The U.S. Federal Trade Commission (FTC) has shut down four illegal e-mail spamming operations, including one that offered the opportunity to “date lonely wives,” the agency said Thursday.
Two of the other operations sending unwanted commercial e-mail hijacked the computers of third parties and used them to spam customers with sexually explicit e-mail, the FTC said Thursday.
The FTC charged the four operations with violating the U.S. CAN-SPAM Act. Federal courts in Illinois and Arizona approved the FTC request to shut down the operations.
Cleverlink Trading Ltd. and its partners will give up US$400,000 in spam-related gains to settle FTC charges that e-mail from them or their affiliates violated federal law. The FTC sued the group, saying their “date lonely wives” spam violated nearly every provision of the CAN-SPAM Act.
Cleverlink’s e-mail contained misleading headers and deceptive subject lines, it did not contain a link to allow consumers to opt out of receiving future spam, did not contain a valid physical postal address and did not contain the disclosure that it was sexually explicit, the FTC said.
It also included sexual materials in the initially viewable area of the e-mail, in violation of the FTC’s adult labeling rule. The U.S. District Court for the Northern District of Illinois, Eastern Division halted the operation and froze the defendants’ assets.
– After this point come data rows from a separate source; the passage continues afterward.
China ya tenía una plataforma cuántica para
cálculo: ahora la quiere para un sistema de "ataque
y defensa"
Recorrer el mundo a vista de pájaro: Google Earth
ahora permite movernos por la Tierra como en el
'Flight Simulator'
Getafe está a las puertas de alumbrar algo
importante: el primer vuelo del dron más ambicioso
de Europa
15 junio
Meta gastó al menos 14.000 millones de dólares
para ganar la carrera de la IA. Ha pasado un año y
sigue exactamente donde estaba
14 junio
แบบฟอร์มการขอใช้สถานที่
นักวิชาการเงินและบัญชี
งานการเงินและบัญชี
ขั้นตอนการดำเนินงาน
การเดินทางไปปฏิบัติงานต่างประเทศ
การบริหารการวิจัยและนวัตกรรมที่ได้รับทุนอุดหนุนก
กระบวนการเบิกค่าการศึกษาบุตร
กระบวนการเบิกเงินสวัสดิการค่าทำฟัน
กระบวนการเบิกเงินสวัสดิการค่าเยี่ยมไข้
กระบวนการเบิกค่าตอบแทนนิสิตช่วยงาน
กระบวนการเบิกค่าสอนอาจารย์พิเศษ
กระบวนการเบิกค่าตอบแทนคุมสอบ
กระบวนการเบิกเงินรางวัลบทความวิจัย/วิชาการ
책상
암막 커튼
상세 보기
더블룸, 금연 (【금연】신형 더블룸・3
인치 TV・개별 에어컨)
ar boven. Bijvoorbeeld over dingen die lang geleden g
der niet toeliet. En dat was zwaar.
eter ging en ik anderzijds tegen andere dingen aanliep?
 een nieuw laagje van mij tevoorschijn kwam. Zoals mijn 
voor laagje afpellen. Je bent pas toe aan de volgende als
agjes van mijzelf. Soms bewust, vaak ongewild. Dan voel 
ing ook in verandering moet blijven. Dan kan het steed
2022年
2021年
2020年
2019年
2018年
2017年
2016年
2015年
The court approved a settlement with Cleverlink and four other defendants in July.
In a second case, the FTC charged that Zachary Kinion sent spam hawking adult sites, mortgage rates and privacy software and paid other spammers commissions to send spam messages for him. Kinion hid his true originating address by routing his spam through the computers of innocent third parties, the FTC said.
The FTC charged him with violations of the CAN-SPAM Act, and the Illinois court ordered him to halt his e-mail operations. A settlement, which the FTC agreed to in June, includes a judgment of $151,000, suspended because of Kinion’s inability to pay, the FTC said.
Another spam operation used “spam zombies” — computers used without their owners’ knowledge — to conceal the source of sexually explicit spam. Defendants William Dugger, Angelina Johnson and John Vitale also violated the adult labeling rule, the FTC said.
The settlement, approved in July by the U.S. District Court for the District of Arizona, requires the three defendants to give up $8,000 in spam-related profits, and it requires them to obtain permission from other people’s computers before using them to send e-mail.
The fourth spam operation used spam to drive traffic to Web sites by third parties, the FTC said. Brian McMullen, doing business as BM Entertainment and B Pimp, routed his promotions for pharmaceuticals and adult content through unwitting consumers’ computers, the FTC said.
A settlement approved by the Illinois court in July imposes a judgment of $24,193, suspended based on McMullen’s inability to pay, the FTC said. In addition, he has pleaded guilty to criminal charges related to spam and unauthorized possession of credit cards. He currently is awaiting sentencing.